Graceful Deployment Strategies

Blue-green deployment approaches minimize risk when updating XDP programs in production environments:


Code Example: Blue-Green Deployment Script

#!/bin/bash
# Blue-green deployment for XDP programs
echo "Deploying new XDP load balancer..."

# Compile new version
make clean && make

# Test on secondary interface first
sudo ./lb_controller eth1 192.168.1.10 192.168.1.11 &
TEST_PID=$!

# Run smoke tests
./smoke_test.sh eth1

if [ $? -eq 0 ]; then
    echo "Tests passed, switching production traffic..."
    sudo kill $PROD_PID
    sudo ./lb_controller eth0 192.168.1.10 192.168.1.11 &
    PROD_PID=$!
    sudo kill $TEST_PID
else
    echo "Tests failed, keeping old version"
    sudo kill $TEST_PID
fi

Conclusion

XDP-based load balancing is revolutionizing packet processing for extreme performance use cases.

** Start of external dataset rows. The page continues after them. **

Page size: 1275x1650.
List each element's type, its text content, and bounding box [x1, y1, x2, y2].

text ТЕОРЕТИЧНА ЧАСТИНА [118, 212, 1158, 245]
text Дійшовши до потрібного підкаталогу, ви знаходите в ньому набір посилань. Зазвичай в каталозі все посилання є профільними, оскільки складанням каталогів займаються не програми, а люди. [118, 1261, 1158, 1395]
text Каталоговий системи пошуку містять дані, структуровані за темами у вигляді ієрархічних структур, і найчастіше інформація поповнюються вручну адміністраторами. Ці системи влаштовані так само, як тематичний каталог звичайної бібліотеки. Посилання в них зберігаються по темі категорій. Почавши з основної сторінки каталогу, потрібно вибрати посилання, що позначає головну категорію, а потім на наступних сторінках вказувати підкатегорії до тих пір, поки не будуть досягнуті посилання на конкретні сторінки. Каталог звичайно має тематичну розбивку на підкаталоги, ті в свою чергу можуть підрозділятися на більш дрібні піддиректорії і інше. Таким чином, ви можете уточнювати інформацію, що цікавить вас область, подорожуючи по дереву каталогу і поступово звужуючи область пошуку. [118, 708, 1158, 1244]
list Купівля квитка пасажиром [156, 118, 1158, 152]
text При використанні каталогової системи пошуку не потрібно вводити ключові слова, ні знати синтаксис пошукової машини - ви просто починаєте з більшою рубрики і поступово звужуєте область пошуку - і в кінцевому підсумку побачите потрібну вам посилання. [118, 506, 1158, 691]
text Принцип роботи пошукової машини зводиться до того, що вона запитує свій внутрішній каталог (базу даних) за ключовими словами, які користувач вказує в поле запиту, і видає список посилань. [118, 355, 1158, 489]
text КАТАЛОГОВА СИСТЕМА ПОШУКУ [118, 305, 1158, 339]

By running in-kernel with minimal overhead, it achieves performance metrics such as:

  • 20+ million PPS

  • Sub-10 microsecond latency

  • Up to 75% reduction in CPU usage compared to traditional userspace solutions

However, these advantages come at the cost of greater complexity and operational considerations:

  • Programming requires deep expertise in networking and the kernel

  • Observability and debugging are less accessible than in userspace counterparts

  • The eBPF/XDP ecosystem, while evolving rapidly, is still maturing

Best Practices Summary

Deploy XDP load balancing when:

  • Network throughput and latency are mission-critical and measured in microseconds

  • Layer 4 load balancing suffices

  • Sufficient in-house expertise exists for kernel/eBPF development

Opt for traditional load balancers when:

  • Application-layer processing, extensive logic, or deep protocol support is needed

  • Rapid operational troubleshooting, detailed monitoring, or compliance is required

  • Team training and system integration timelines are considerations

Emerging high-performance, programmable packet processing—led by XDP—will define next-generation networking for demanding, latency-sensitive environments.